Yogas in History (Plural)

By Mark Stephens on Tue, 05/03/2016 - 07:15

Yoga has evolved more in the last seventy-five years than in the previous thousand years. This assertion deserves some explanation in order to shed light on what this might mean for teachers and teaching in the present day and going forward. What are the evolutionary trends? How is yoga changing? As yoga teachers, what might we anticipate in the coming years, and where are we in the evolutionary process of yoga? 


In nearly every field of human endeavor, we find various perspectives that attempt to define or at least characterize what it is all about, including where it came from and where it is headed. With respect to yoga, there is a tremendous diversity of views about how and where it originated and how it has evolved. Much of the literature and commentary on the origins and historical development of yoga rest on assertion or conjecture rather than careful research and methodical consideration of the evidence. This tendency has generated many fascinating stories about the history of yoga practice and teaching, many of which contain beautiful and inspirational myths that for many people are at the heart of their sense of it all. Even suggesting the questions posed here can be anathema to all that yoga means to some people, even irreverent given the religious tenacity with which some cling to their beliefs about yoga. 

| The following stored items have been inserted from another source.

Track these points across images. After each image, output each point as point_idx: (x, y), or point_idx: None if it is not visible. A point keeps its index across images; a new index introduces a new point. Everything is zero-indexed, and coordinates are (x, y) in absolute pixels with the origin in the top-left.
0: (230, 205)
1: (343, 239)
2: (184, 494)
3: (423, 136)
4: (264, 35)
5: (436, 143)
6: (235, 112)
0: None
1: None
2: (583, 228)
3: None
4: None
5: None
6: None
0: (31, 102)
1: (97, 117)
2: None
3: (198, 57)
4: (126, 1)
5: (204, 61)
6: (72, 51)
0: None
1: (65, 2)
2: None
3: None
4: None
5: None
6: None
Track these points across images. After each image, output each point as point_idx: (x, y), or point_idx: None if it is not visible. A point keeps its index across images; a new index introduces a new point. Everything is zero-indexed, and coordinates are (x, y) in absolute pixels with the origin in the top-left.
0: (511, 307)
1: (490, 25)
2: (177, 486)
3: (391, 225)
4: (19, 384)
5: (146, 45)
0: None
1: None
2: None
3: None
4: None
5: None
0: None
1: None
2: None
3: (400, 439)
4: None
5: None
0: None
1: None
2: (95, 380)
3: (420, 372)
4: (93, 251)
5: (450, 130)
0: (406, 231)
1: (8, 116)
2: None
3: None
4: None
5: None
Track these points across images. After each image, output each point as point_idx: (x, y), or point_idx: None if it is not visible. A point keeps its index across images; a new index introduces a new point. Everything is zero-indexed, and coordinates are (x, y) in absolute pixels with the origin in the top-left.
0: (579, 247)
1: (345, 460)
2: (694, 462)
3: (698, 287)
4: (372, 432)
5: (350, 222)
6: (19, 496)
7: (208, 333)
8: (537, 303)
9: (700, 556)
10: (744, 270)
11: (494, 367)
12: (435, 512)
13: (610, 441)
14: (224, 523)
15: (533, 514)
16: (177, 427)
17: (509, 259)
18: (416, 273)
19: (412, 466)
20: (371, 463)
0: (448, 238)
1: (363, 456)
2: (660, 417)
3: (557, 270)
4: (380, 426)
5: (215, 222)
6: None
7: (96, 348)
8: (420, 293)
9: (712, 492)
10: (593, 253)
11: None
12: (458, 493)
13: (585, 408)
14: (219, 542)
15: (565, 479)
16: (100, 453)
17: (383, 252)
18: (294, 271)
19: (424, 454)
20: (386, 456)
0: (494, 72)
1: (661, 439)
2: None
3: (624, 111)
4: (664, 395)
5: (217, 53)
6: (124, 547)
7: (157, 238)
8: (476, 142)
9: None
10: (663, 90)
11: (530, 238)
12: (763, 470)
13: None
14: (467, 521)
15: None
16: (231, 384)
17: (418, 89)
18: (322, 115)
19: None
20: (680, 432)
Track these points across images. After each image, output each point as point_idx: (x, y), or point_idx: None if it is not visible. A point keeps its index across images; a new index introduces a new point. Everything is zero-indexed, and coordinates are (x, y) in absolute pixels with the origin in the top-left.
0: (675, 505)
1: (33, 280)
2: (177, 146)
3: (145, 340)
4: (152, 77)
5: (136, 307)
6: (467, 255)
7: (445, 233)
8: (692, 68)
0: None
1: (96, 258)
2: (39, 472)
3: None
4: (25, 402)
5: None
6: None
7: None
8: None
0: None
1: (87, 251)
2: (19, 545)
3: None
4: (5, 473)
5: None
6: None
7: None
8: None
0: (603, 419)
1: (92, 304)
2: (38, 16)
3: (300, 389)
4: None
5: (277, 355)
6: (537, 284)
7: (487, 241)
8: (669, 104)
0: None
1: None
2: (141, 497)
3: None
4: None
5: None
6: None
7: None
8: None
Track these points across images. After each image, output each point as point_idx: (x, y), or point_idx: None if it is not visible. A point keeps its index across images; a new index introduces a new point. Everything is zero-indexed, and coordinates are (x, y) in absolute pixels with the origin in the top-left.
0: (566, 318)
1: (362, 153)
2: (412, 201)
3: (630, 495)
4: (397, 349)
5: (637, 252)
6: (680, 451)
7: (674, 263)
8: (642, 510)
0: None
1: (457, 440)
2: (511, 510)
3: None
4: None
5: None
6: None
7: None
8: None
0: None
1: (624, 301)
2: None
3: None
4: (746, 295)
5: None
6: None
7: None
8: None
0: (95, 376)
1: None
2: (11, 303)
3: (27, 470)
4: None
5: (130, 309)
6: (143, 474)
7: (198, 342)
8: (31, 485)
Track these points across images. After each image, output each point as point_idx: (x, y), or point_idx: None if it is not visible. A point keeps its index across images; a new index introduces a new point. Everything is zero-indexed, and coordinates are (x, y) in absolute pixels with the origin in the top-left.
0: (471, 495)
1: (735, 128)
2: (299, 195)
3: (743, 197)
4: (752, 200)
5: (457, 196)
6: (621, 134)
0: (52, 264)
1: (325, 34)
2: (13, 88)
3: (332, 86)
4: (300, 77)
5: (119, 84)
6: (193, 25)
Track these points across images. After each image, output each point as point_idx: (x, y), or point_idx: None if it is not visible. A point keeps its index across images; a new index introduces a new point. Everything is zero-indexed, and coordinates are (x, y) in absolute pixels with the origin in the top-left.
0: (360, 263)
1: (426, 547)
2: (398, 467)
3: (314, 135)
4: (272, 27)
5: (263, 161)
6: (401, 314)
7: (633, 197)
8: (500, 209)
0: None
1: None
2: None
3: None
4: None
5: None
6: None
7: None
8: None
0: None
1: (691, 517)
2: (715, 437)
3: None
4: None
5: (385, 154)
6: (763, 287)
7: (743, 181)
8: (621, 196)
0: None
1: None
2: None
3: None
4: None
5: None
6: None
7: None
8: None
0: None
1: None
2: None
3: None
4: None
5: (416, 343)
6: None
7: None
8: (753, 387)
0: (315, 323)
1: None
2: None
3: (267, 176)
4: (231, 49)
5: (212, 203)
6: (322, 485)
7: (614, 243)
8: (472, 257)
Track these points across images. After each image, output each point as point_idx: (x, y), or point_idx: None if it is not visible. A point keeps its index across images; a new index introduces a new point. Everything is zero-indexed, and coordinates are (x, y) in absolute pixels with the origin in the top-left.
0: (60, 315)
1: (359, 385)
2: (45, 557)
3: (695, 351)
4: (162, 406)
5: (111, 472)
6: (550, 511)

While respecting even the most mythical or fundamentalist of yoga beliefs, we can now confidently state that one of the most common and enduring yoga myths is that there is one yoga, or that some idealized, unadulterated form of yogahas evolved in a unilineal or unilinear fashion going back thousands of years. The romantic notion that there is “one yoga” that has evolved in such a way is explored in yoga scholar David Gordon White’s recent anthology Yoga in Practice (2012). Noting that “people have ‘reinvented’ yoga in their own image” for at least two thousand years and that “every group in every age has created its own version and its own vision of yoga,” White and the contributors to his anthology dig into the historical sources to reveal a diverse array of practices that are just as likely to have missed one another like the proverbial ships in the night than to have cross-fertilized, all evolving in ways punctuated or even defined more by discontinuity than with a consistent thread of technique or even purpose.